The famous carvings at Feilai Feng (aka Flying Peak)

To go in, as expected, you need to pay an entry fee.  No worries.  I’m glad we decided to go in, because it was definitely worth the price of admission.  Once we walked through the main arch into the central courtyard, there was a massive temple standing right in front of us, and dozens of people lighting up incense sticks and praying towards it.
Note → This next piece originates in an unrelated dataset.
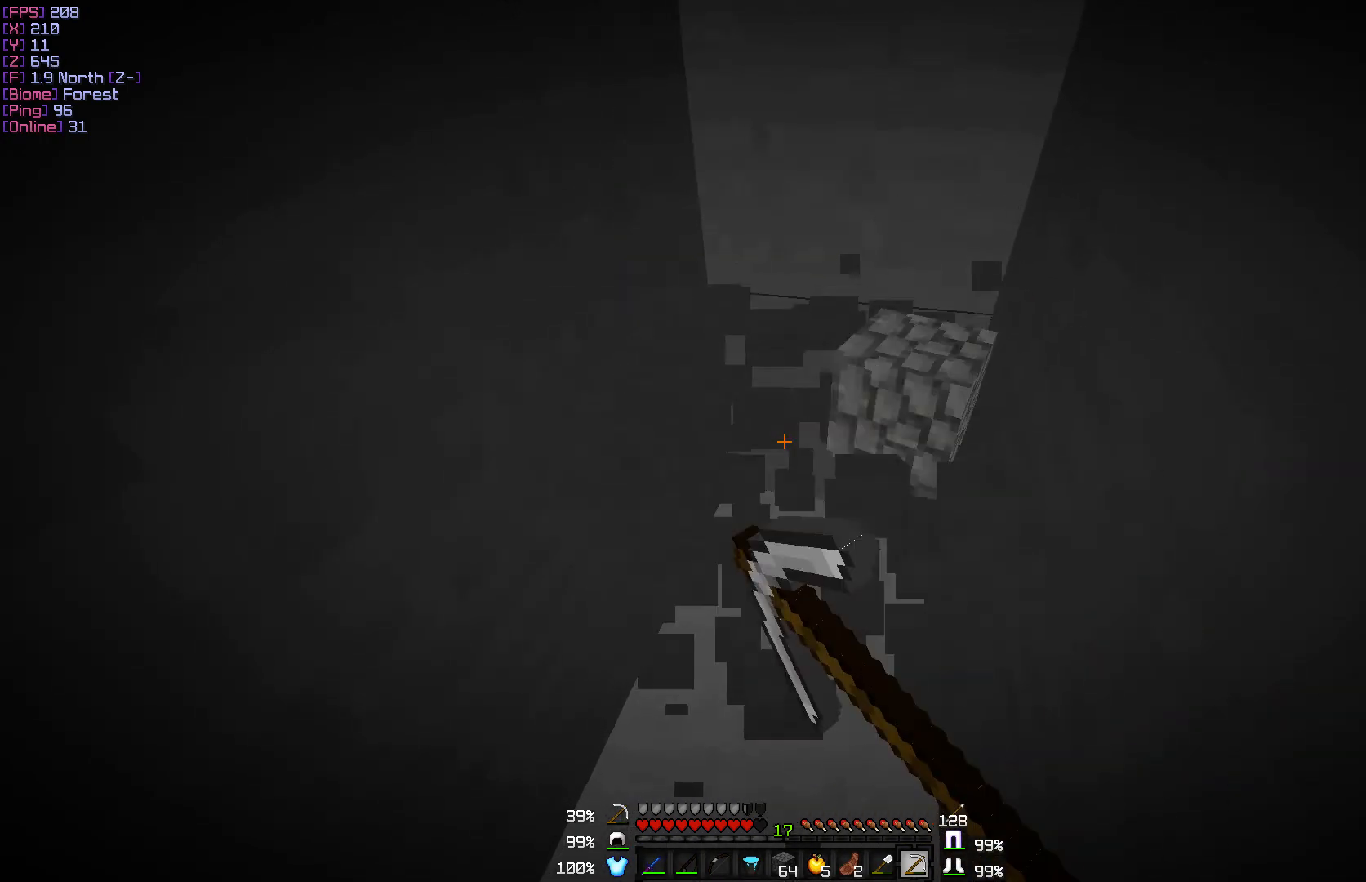
{"keys": ["d", "w"], "mouse": ["left"], "events": [[100, "d", "down"], [200, "w", "down"]]}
To join in on the fun, I went and grabbed/bought (can’t remember if they were free) a whole bunch of incense sticks and went up to the little furnace they had running there to light it up.  It was harder than it looked, and awfully hot.  The little sticks just wouldn’t light.  I was told to take them out and shake them a little, get some air into them.  I must have shook took hard, because the entire bunch of sticks (about 12 of them) snapped right in the middle!  It was embarrassing.  Fortunately, they were still long enough to use.

The crowded central courtyard

After bowing in the general direction (following the crowd) and sticking them in this dusty box where everyone else was sticking them, we walked inside the temple.  Sadly, no photography allowed, but believe me when I say it was awesome.  How do they make such giant buddhas (and his friends)?

We discovered there was a door at the back of the temple and walked out, and low and behold, there was another one, built higher up on the mountain.  And there was another one after that, and I believe there was one more.  Lingyin Temple was essentially several temples built on top of each other.  There was also a small museum of some sort with some interesting artifacts.

Wall carvings inside the temple grounds

In the end, we spent a lot longer there than we had anticipated.  We even went back outside and snapped more photos of the misty lake.  The only downer was seeing the poor beggars hanging around the area, many with only stumps for arms and legs.

When we were finally done, we walked out of the temple grounds (in the opposite direction from where we came), hoping to find a taxi stand.  We didn’t want to walk all the way back.  But as it turned out, a few steps later we were back where we got off the cab.  Holy crap — we realised we had been duped by the security guard.  If we had headed right instead of left, we would have been able to walk to the temple entrance in two minutes.  Instead, we went left on the shuttle bus and took the long scenic route.  I can only guess he was trying to help out the economy.